Consumer Surveys and Observational Research

Posted by Unknown on 11:19 AM with 2 comments

Consumer Surveys involve questioning a sample of consumers about how they would respond to particular changes in the price of the commodity, incomes, the price of related commodities, advertising expenditures, credit incentives, and other determinants of demand. These surveys can be conducted by simply stopping and questioning people at a shopping center or by administering sophisticated questionnaires to a carefully constructed representative sample of consumers by trained interviewers.
In theory, consumer questionnaires can provide a great deal of useful information to the firm. In fact, they are often very biased because consumers are either unable or unwilling to provide accurate answers. For example, do you know how much your monthly beer consumption would change if the price of beer rose by 10 cents per 12-oz can or bottle? If the price of sodas fell by 5 cents? If your income rose by 20 percent? If a beer producer doubled its advertising expenditures? If the alcoholic content of beer were reduced by 1 percentage point? Even if you tried to answer these questions as accurately as possible, your reaction might be entirely different if actually faced with any of the above situations. Sometimes consumers provide a response that they deem more socially acceptable rather than disclose their true preferences. For example, no one would like to admit that he or she drinks 200 beers per month. Depending on the size of the sample and the elaborateness of the analysis, consumer surveys can also be expensive.
Because of the shortcomings of consumer surveys, many firms are supplementing or supplanting consumer surveys with observational research. This refers to the gathering of information on consumer preferences by watching them buying and using products. For example, observational research has led some automakers to conclude that many people think of their cars as art objects that are on display whenever they drive them. Observational research has also shown that consumer prefer to take several cold medicines, not just one. Observational research relies on product scanners which are increasingly found in stores and on people meters in homes. These make it possible for a company to learn overnight how a wide variety of products sell, the effectiveness of commercials, as well as television viewing patterns. Scanners and people meters, however, raise legal questions about privacy.

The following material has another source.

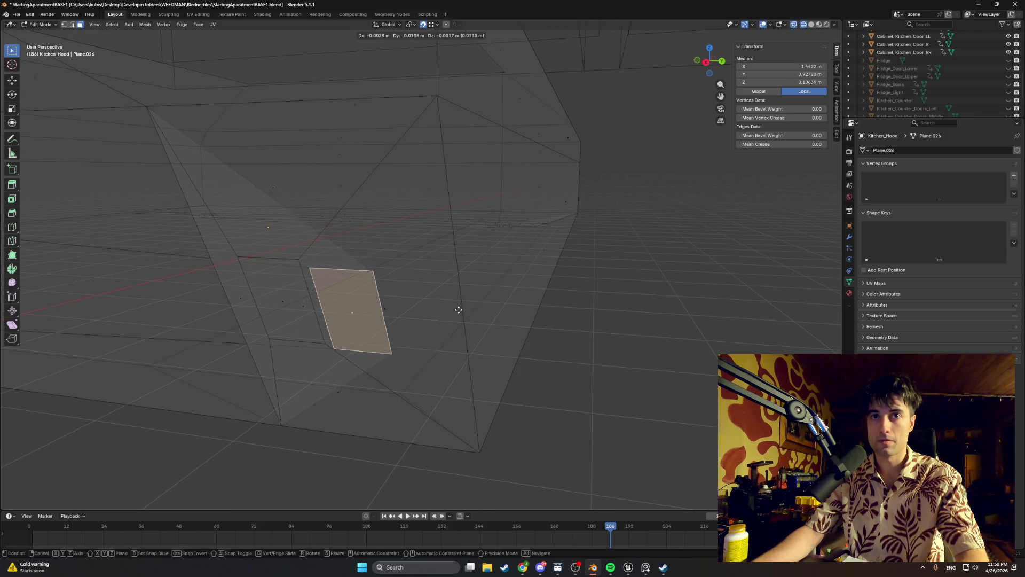
{"action": "key", "text": "y"}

Observational research does not, however, render consumer surveys useless. Sometimes consumer surveys are the only way to obtain information about possible consumers’ responses. For example, If a firm is thinking of introducing a new product or changing the quality of an existing one, the only way that the firm can test consumer’s reactions is to directly ask them since no other data are available. From the survey, the researcher then typically tries to determine the demographic characteristics (age, sex, education, income, family size) of consumers who are most likely to purchase the product. The same may be true in detecting changes in consumer tastes and preferences and in determining consumers’ expectations about future prices and business conditions. Consumer surveys can also be useful in detecting consumers’ awareness of an advertising campaign by the firm. Furthermore, if the survey shows that consumers are unaware of price differences between the firm’s product and competitive products, this may be a good indication that the demand for the firm’s product is price inelastic.